Hi,
My name is Jordi Delgado and this is my first message to this list. After reading the 'purple book', I've chosen Squeak to practice what I've learnt.
Following Guzdial's book and trying to solve exercise 8 of chapter 2 (chapter 2!!; what kind of 'introductory' book is this?), and making a long story short, I got to this piece of code:
| f | f := #('a' [Transcript show: 'An a was input']). f := (f copyFrom: 2 to: f size). (Compiler evaluate: f) class
Selecting and printing gives the following result: Squeak Image 2.5 --> BlockContext Squeak Image 3.9 --> Array
I've been playing with the method evaluate: (and variants) of the Compiler class in order to get some clue as to what is the reason of this behavior, but I guess I do not know enough Smalltalk to succeed.

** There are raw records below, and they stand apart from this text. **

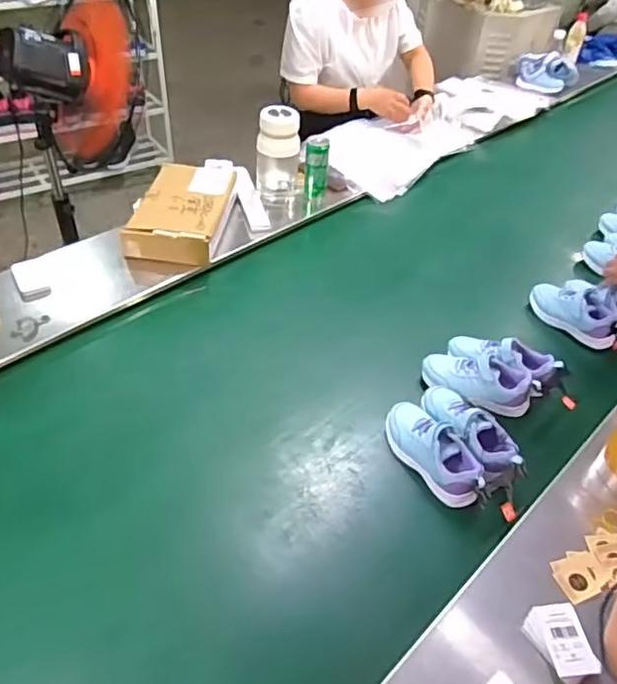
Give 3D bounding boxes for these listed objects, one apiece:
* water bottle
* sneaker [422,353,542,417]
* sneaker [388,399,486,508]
[{"bbox_3d":[-0.071,-0.451,1.400,0.109,0.214,0.080,1,42,-4],"label":"water bottle"},{"bbox_3d":[0.304,0.066,1.043,0.191,0.075,0.085,9,42,4],"label":"sneaker"},{"bbox_3d":[0.199,0.176,0.936,0.079,0.083,0.200,-19,47,-24],"label":"sneaker"}]

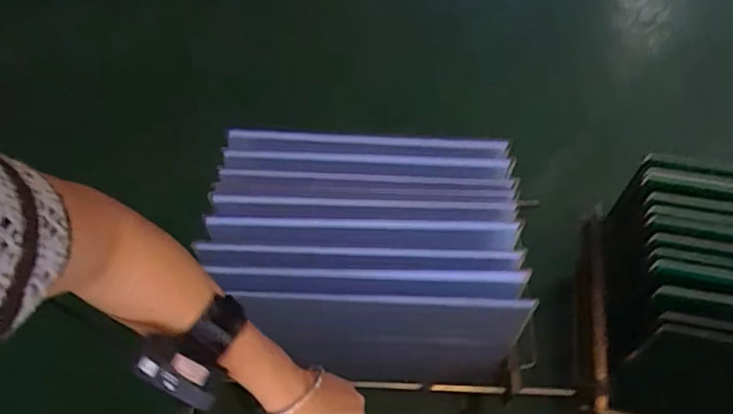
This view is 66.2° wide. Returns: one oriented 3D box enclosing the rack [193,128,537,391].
[{"bbox_3d":[-0.003,0.075,0.919,0.477,0.211,0.330,-1,54,-2],"label":"rack"}]

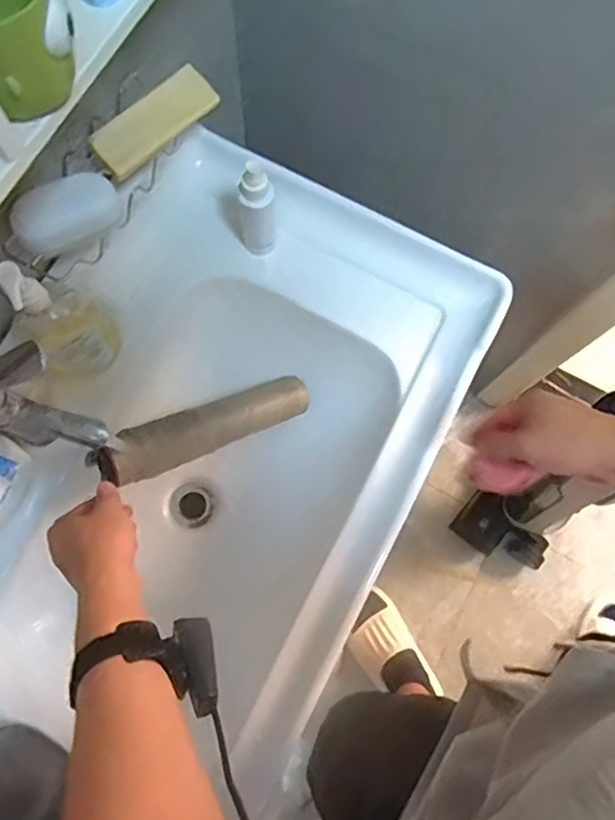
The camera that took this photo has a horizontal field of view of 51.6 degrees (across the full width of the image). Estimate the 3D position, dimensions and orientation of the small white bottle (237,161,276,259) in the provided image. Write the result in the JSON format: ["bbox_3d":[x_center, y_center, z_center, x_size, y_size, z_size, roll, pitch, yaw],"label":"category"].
[{"bbox_3d":[-0.057,-0.227,0.721,0.044,0.147,0.044,-5,76,-3],"label":"small white bottle"}]

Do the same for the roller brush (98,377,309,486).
[{"bbox_3d":[-0.103,0.018,0.717,0.255,0.039,0.049,-22,77,-36],"label":"roller brush"}]

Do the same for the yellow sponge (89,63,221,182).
[{"bbox_3d":[-0.153,-0.295,0.649,0.135,0.032,0.042,-41,81,-11],"label":"yellow sponge"}]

Any help will be much appreciated.
Thanks in advance,
Bests,
Jordi
Hi!
Jordi Delgado jdelgado@lsi.upc.edu wrote:
I got to this piece of code:
| f | f := #('a' [Transcript show: 'An a was input']). f := (f copyFrom: 2 to: f size). (Compiler evaluate: f) class
Selecting and printing gives the following result: Squeak Image 2.5 --> BlockContext Squeak Image 3.9 --> Array
Well, I am surprised that 2.5 resulted in a BlockContext, AFAIK at least from 3.2 and onwards the expression:
#('a' [Transcript show: 'An a was input'])
results in:
#('a' #[ #Transcript #show: 'An a was input' #])

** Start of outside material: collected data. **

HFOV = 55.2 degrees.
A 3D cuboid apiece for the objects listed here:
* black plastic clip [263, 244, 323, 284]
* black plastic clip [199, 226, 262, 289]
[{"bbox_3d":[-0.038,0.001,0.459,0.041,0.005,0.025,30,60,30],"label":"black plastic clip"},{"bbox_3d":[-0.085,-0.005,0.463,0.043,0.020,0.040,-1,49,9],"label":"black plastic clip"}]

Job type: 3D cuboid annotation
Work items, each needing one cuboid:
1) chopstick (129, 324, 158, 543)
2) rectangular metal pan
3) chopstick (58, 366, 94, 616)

An array literal does not evaluate the different bits in it, it just assumes they are Strings or Symbols separated with spaces, even if they do not have the hashmark in front of them.
You can use the newer syntax with {} to get the Parser to actually evaluate the expressions, but then you need to separate using periods:
{'a'. [Transcript show: 'An a was input']}
Now... back to that code of yours, it is a serious mess. :)
| f | f := #('a' [Transcript show: 'An a was input']). "<- as we saw this produces an Array of Symbols in newer Squeaks" f := (f copyFrom: 2 to: f size). "<- this actually produces an Array, not a single element!" (Compiler evaluate: f) class "<- the Compiler is friendly and sends asString to its argument if it is not a String or a Stream. And sending asString to an Array gives its literal representation which we actually can evaluate - to an Array again :)."
So... I wonder what the 2.5 image does to end up with a BlockContext, don't have one handy. Perhaps it does some funny stuff if the argument to Compiler is an Array?
regards, Göran
PS. Select parts of your code and use alt-i or alt-I or simply debug it to follow it.